Ben Vaughn is an American singer, songwriter, musician, record producer, composer for television and film, and syndicated radio show host.

Biography

Ben Vaughn grew up outside Philadelphia in Collingswood, New Jersey.  At age 6, his uncle gave him a Duane Eddy record and forever changed his life. He started playing the drums in a garage band when he was 12, then transitioned to the guitar. After school he would go to a local department store, where he would borrow the guitars and practice over chord sheets.

In 1983, he formed the Ben Vaughn Combo. The band was together five years, releasing two albums and touring the U.S. several times. They received rave reviews in Rolling Stone and People magazine and video airplay on MTV. The attention inspired Marshall Crenshaw to record Vaughn's "I'm Sorry (But So Is Brenda Lee)" for his Downtown album.

Vaughn embarked on a solo career in 1988, recording several critically acclaimed albums, touring extensively in Europe and the U.S., and receiving more MTV exposure. During that period he produced three records for the Elektra Records American Explorer series (Memphis rockabilly legend Charlie Feathers, Muscle Shoals country soul singer Arthur Alexander) and recorded "Cubist Blues" a collaboration with Alan Vega and Alex Chilton. He also scored two films (Favorite Mopar and Wild Girl's Go-Go Rama), as well as appearing as a frequent guest commentator on nationally syndicated radio shows Fresh Air and World Cafe.

[GIVEN INFORMATION]
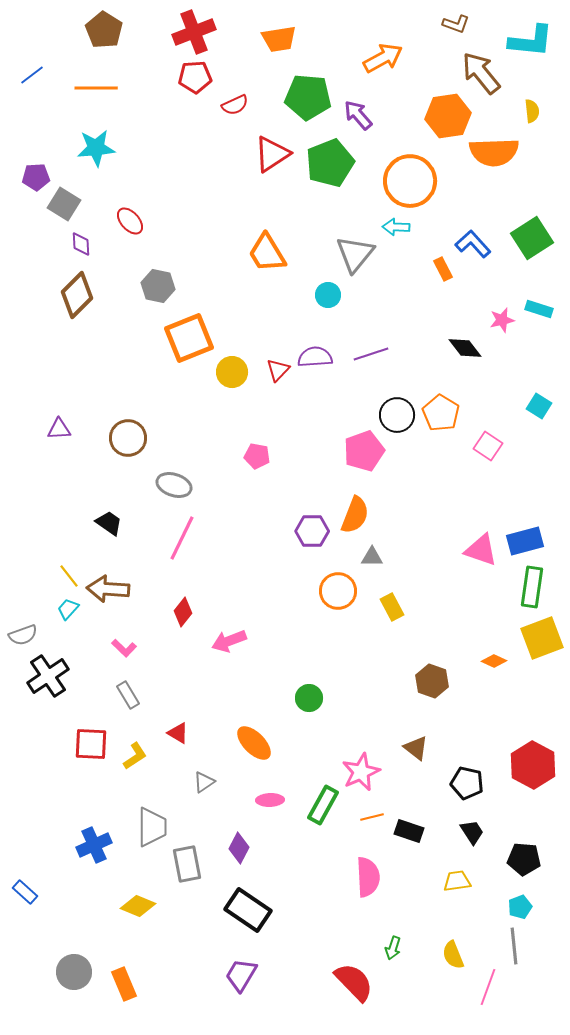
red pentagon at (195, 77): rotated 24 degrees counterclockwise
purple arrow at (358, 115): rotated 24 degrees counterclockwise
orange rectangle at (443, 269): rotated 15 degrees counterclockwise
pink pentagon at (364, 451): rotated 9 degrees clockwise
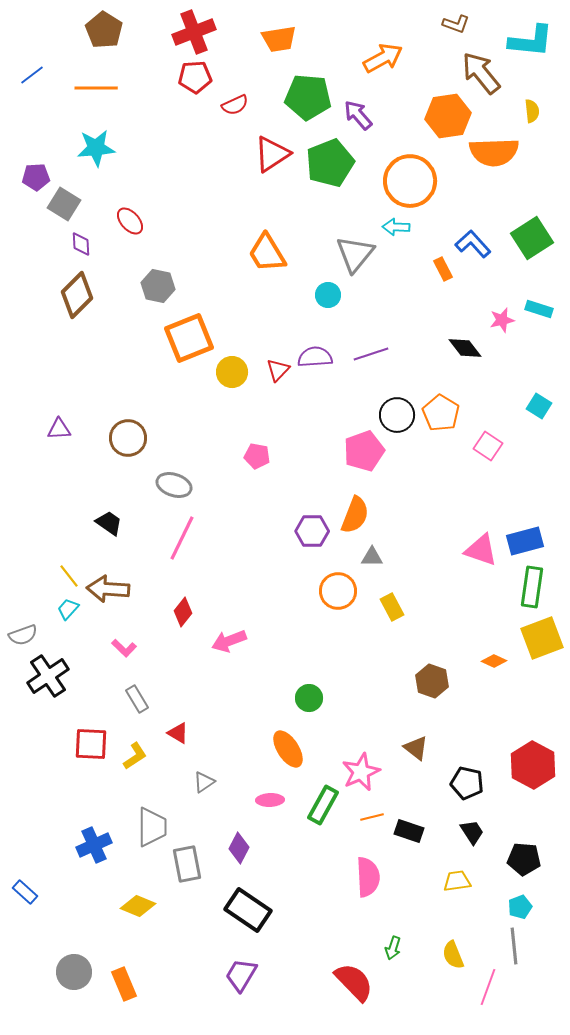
gray rectangle at (128, 695): moved 9 px right, 4 px down
orange ellipse at (254, 743): moved 34 px right, 6 px down; rotated 12 degrees clockwise
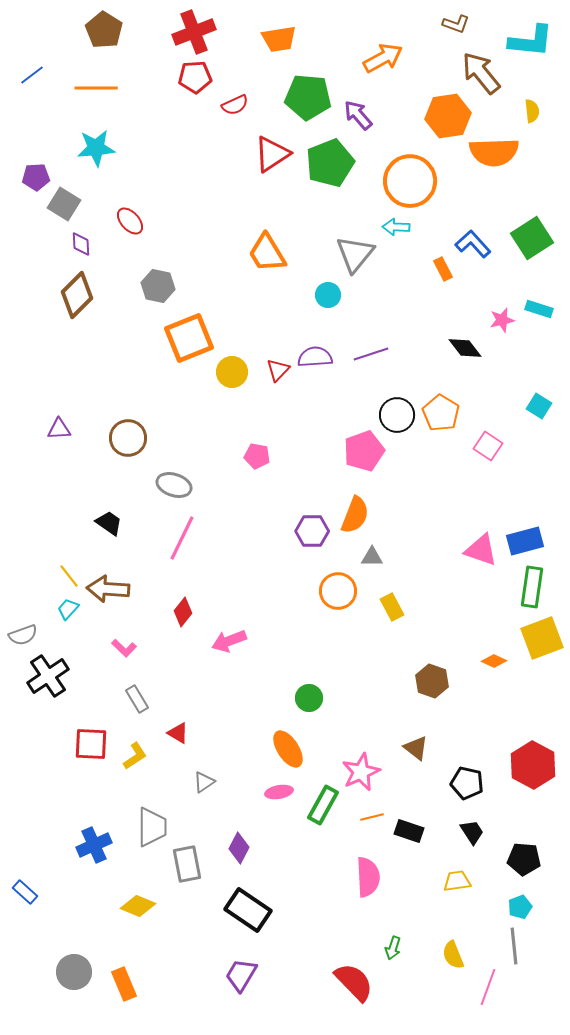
pink ellipse at (270, 800): moved 9 px right, 8 px up; rotated 8 degrees counterclockwise
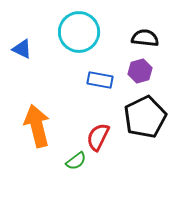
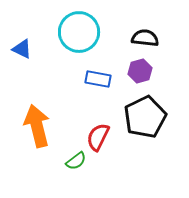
blue rectangle: moved 2 px left, 1 px up
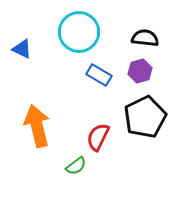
blue rectangle: moved 1 px right, 4 px up; rotated 20 degrees clockwise
green semicircle: moved 5 px down
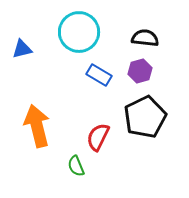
blue triangle: rotated 40 degrees counterclockwise
green semicircle: rotated 105 degrees clockwise
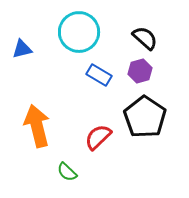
black semicircle: rotated 36 degrees clockwise
black pentagon: rotated 12 degrees counterclockwise
red semicircle: rotated 20 degrees clockwise
green semicircle: moved 9 px left, 6 px down; rotated 25 degrees counterclockwise
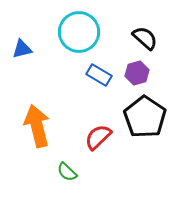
purple hexagon: moved 3 px left, 2 px down
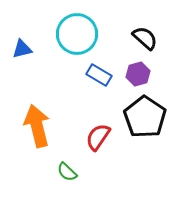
cyan circle: moved 2 px left, 2 px down
purple hexagon: moved 1 px right, 1 px down
red semicircle: rotated 12 degrees counterclockwise
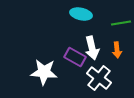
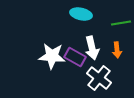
white star: moved 8 px right, 16 px up
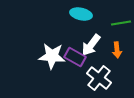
white arrow: moved 1 px left, 3 px up; rotated 50 degrees clockwise
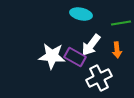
white cross: rotated 25 degrees clockwise
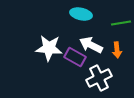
white arrow: rotated 80 degrees clockwise
white star: moved 3 px left, 8 px up
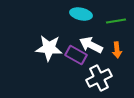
green line: moved 5 px left, 2 px up
purple rectangle: moved 1 px right, 2 px up
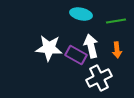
white arrow: moved 1 px down; rotated 50 degrees clockwise
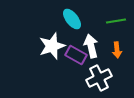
cyan ellipse: moved 9 px left, 5 px down; rotated 40 degrees clockwise
white star: moved 3 px right, 2 px up; rotated 24 degrees counterclockwise
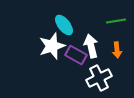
cyan ellipse: moved 8 px left, 6 px down
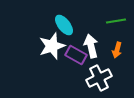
orange arrow: rotated 21 degrees clockwise
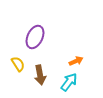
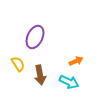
cyan arrow: rotated 78 degrees clockwise
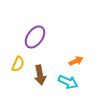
purple ellipse: rotated 10 degrees clockwise
yellow semicircle: rotated 56 degrees clockwise
cyan arrow: moved 1 px left
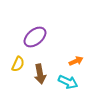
purple ellipse: rotated 15 degrees clockwise
brown arrow: moved 1 px up
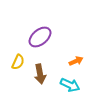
purple ellipse: moved 5 px right
yellow semicircle: moved 2 px up
cyan arrow: moved 2 px right, 3 px down
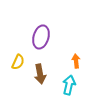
purple ellipse: moved 1 px right; rotated 35 degrees counterclockwise
orange arrow: rotated 72 degrees counterclockwise
cyan arrow: moved 1 px left; rotated 102 degrees counterclockwise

[LIST OF TASKS]
a. Reproduce the Ben Vaughn biography between "Ben Vaughn is" and "his Downtown album.", inclusive.
b. Take the Ben Vaughn biography further, picking up after its final sentence.

[ANSWERS TO THE EXERCISES]
a.
Ben Vaughn is an American singer, songwriter, musician, record producer, composer for television and film, and syndicated radio show host.

Biography

Ben Vaughn grew up outside Philadelphia in Collingswood, New Jersey.  At age 6, his uncle gave him a Duane Eddy record and forever changed his life. He started playing the drums in a garage band when he was 12, then transitioned to the guitar. After school he would go to a local department store, where he would borrow the guitars and practice over chord sheets.

In 1983, he formed the Ben Vaughn Combo. The band was together five years, releasing two albums and touring the U.S. several times. They received rave reviews in Rolling Stone and People magazine and video airplay on MTV. The attention inspired Marshall Crenshaw to record Vaughn's "I'm Sorry (But So Is Brenda Lee)" for his Downtown album.

b.
In 1995, Vaughn moved to L.A. and released "Instrumental Stylings,"an album of instrumentals in a variety of styles.  A guest appearance on KCRW's "Morning Becomes Eclectic" led directly to being hired as the composer for the hit TV sitcom 3rd Rock from the Sun. That '70s Show soon followed, and for the next ten years Vaughn would provide award-winning music for a dozen other TV shows and pilots (Men Behaving Badly, Normal, Ohio, Grounded for Life). He also provided scores for several films (Psycho Beach Party, The Independent, Scorpion Spring) and continued producing records (Ween, Los Straitjackets, Mark Olson of the Jayhawks, Nancy Sinatra, and the Swingers soundtrack CD).

In 1997 Vaughn released the album Rambler'65. Recorded entirely in his car in a driveway in his hometown, this album (and subsequent short film) is still considered by many to be a classic document of a man and his dream.

Since then, Vaughn has released Designs in Music, Vaughn Sings Vaughn Vols. 1-3, Texas Road Trip (recorded in Austin, Texas, with Doug Sahm’s band), Five by Five, and Piece de Resistance by the Ben Vaughn Quintet, and the solo acoustic album Imitation Wood Grain and Other Folk Songs. His most recent release, The World of Ben Vaughn, coincided with Record Store Day 2022. Vaughn also had an Italian dance hit (a DJ re-mix of "Hey Romeo"), and his song "Jerry Lewis in France" was played on Bob Dylan’s radio program (complete with Dylan’s recitation of Vaughn's resume).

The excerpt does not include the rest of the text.